To collect is to care more than most. But it is also to hoard. To take things out of the world and make them only yours.

“Art collections were basically like travel souvenirs for these people,” Phoebe says. “Going to Paris and bringing back seven wall paintings.”

They stare at Elizabeth’s bed.

“Is this where you’d sleep?” he asks.

“I think this is where Elizabeth’s ghost sleeps.”

He laughs, and they look at the portrait of Elizabeth above the bed. She feels drawn to this woman. Maybe because she, too, lived alone in her own way, lived alone inside her marriage.

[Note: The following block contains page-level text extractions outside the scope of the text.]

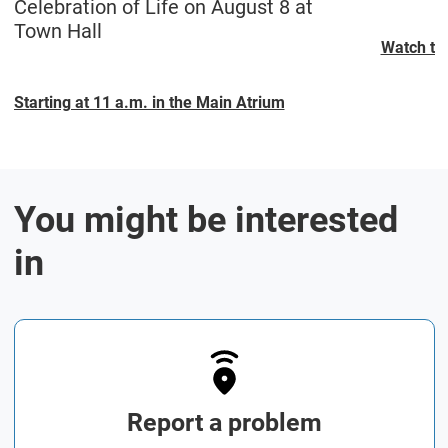
Celebration of Life on August 8 at
Town Hall
Watch the
Starting at 11 a.m. in the Main Atrium
You might be interested
in
Report a problem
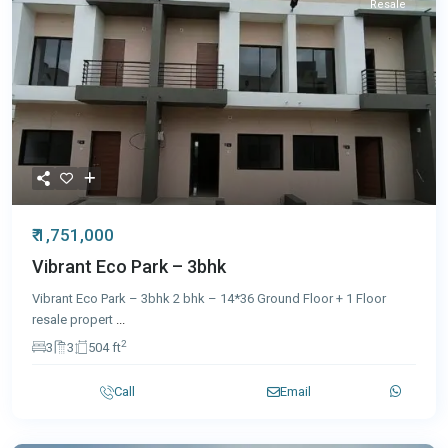
Resale
₹ 1,751,000
Vibrant Eco Park – 3bhk
Vibrant Eco Park – 3bhk 2 bhk – 14*36 Ground Floor + 1 Floor
resale propert
...
2
3
3
504 ft
Call
Email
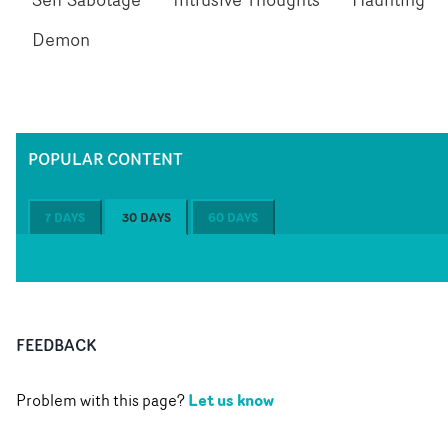
Demon
POPULAR CONTENT
7 DAYS
30 DAYS
60 DAYS
FEEDBACK
Let us know
Problem with this page?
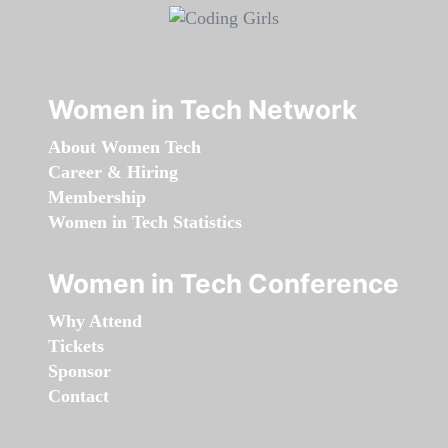
Women in Tech Network
About Women Tech
Career & Hiring
Membership
Women in Tech Statistics
Women in Tech Conference
Why Attend
Tickets
Sponsor
Contact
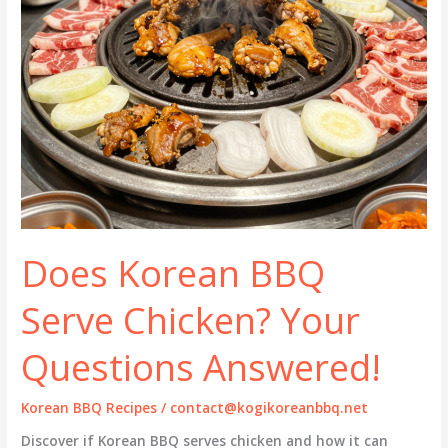
Does Korean BBQ
Serve Chicken? Your
Questions Answered!
Korean BBQ Recipes
/
contact@kogikoreanbbq.net
Discover if Korean BBQ serves chicken and how it can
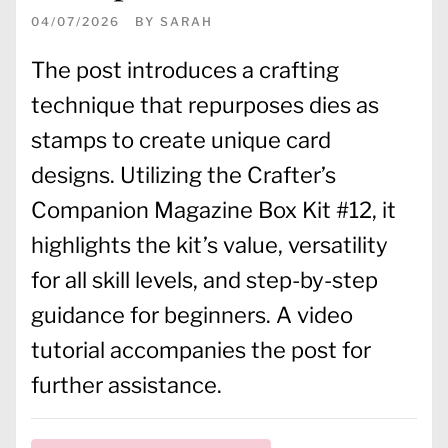
04/07/2026
BY
SARAH
The post introduces a crafting
technique that repurposes dies as
stamps to create unique card
designs. Utilizing the Crafter’s
Companion Magazine Box Kit #12, it
highlights the kit’s value, versatility
for all skill levels, and step-by-step
guidance for beginners. A video
tutorial accompanies the post for
further assistance.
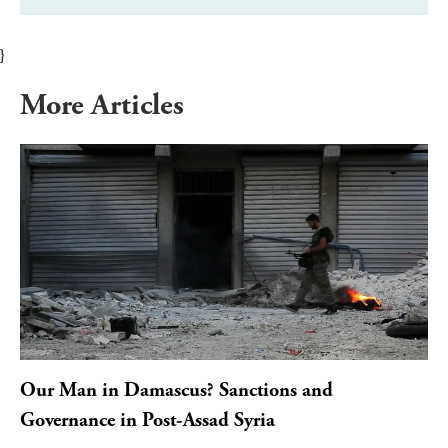
}
More Articles
Our Man in Damascus? Sanctions and
Governance in Post-Assad Syria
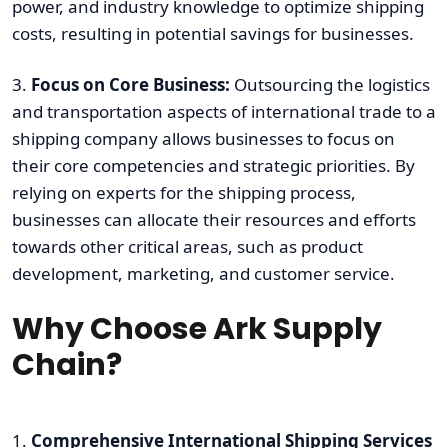
power, and industry knowledge to optimize shipping
costs, resulting in potential savings for businesses.
3.
Focus on Core Business:
Outsourcing the logistics
and transportation aspects of international trade to a
shipping company allows businesses to focus on
their core competencies and strategic priorities. By
relying on experts for the shipping process,
businesses can allocate their resources and efforts
towards other critical areas, such as product
development, marketing, and customer service.
Why Choose Ark Supply
Chain?
1.
Comprehensive International Shipping Services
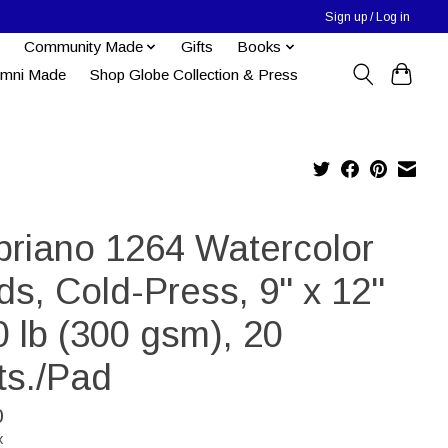
Sign up / Log in
Community Made
Gifts
Books
umni Made
Shop Globe Collection & Press
briano 1264 Watercolor
ds, Cold-Press, 9" x 12"
 lb (300 gsm), 20
ts./Pad
0
x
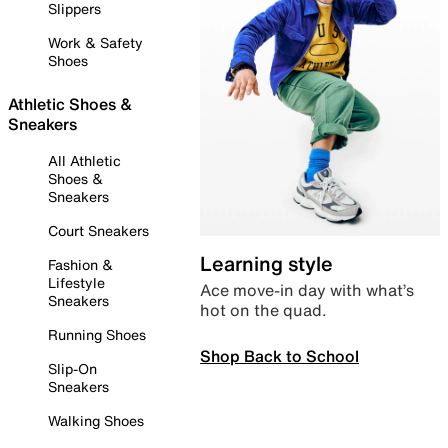
Slippers
Work & Safety
Shoes
Athletic Shoes &
Sneakers
All Athletic
Shoes &
Sneakers
Court Sneakers
Learning style
Fashion &
Lifestyle
Ace move-in day with what’s
Sneakers
hot on the quad.
Running Shoes
Shop Back to School
Slip-On
Sneakers
Walking Shoes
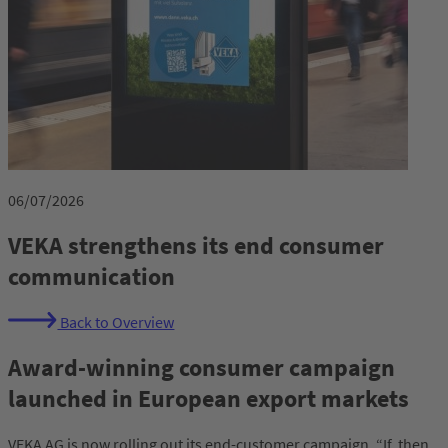
06/07/2026
VEKA strengthens its end consumer
communication
Back to Overview
Award-winning consumer campaign
launched in European export markets
VEKA AG is now rolling out its end-customer campaign, “If, then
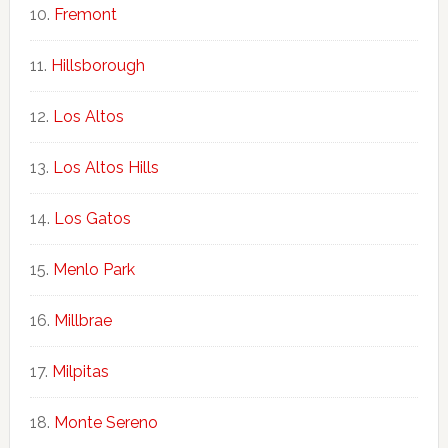
Fremont
Hillsborough
Los Altos
Los Altos Hills
Los Gatos
Menlo Park
Millbrae
Milpitas
Monte Sereno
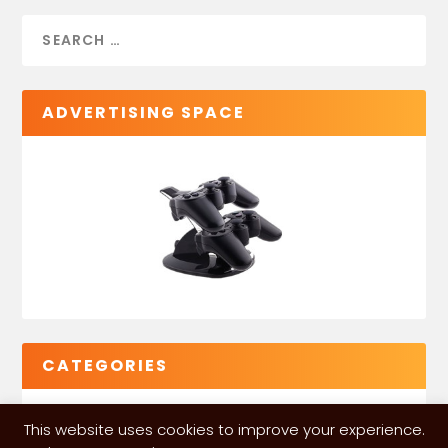
ADVERTISING SPACE
CATEGORIES
This website uses cookies to improve your experience.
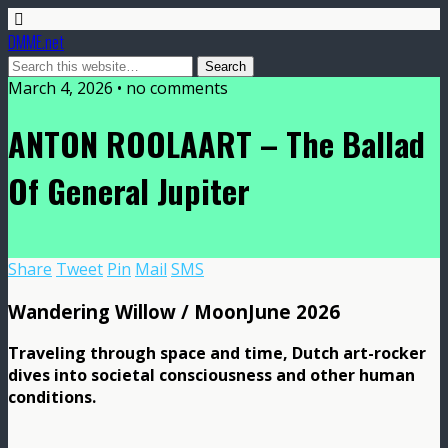
DMME.net
March 4, 2026 • no comments
ANTON ROOLAART – The Ballad
Of General Jupiter
Share
Tweet
Pin
Mail
SMS
Wandering Willow / MoonJune 2026
Traveling through space and time, Dutch art-rocker
dives into societal consciousness and other human
conditions.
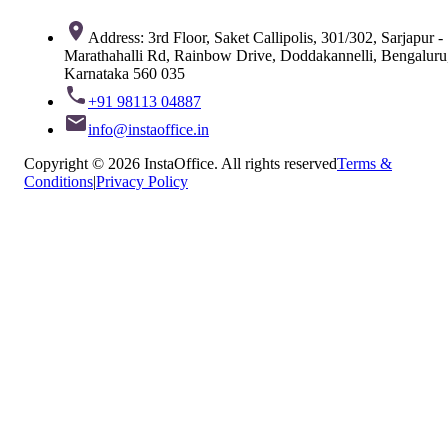
Address: 3rd Floor, Saket Callipolis, 301/302, Sarjapur -
Marathahalli Rd, Rainbow Drive, Doddakannelli, Bengaluru
Karnataka 560 035
+91 98113 04887
info@instaoffice.in
Copyright © 2026 InstaOffice. All rights reserved
Terms &
Conditions
|
Privacy Policy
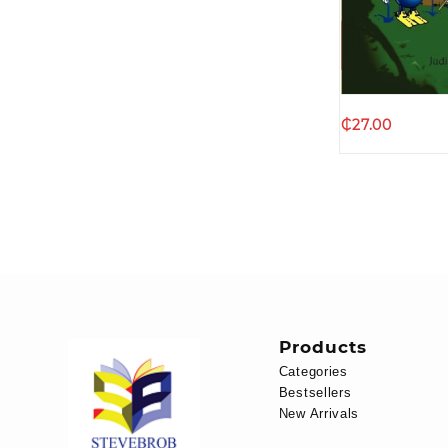
Quic
₵
27.00
Products
Categories
Bestsellers
New Arrivals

“I think you’re right,” Gary says, then he turns to her. “Can I see your phone, please?”

She hands it to him. She knows what he’s going to do before he even does it.

“When you’re living here, I want you to call me when you actually do see a ghost,” Gary says, tapping in his number.

“What are you going to do about it?” she asks.

“Nothing,” he says. “You’re right. I’m famously ineffective against ghosts. Just ask Juice.”

She laughs.

“But promise you’ll call anyway?” he asks.

“I promise.”

She looks down at the old wood floor, puts the phone in her pocket. It feels like she keeps something special in there now. The future, where she lives in this beautiful house and can call Gary when she needs to.

They walk into the next room.

“What do you think Geoffrey meant when he said, ‘I believe you,’ like that? Was that an insult?”

“I think, coming from Geoffrey, it’s the highest praise of all.”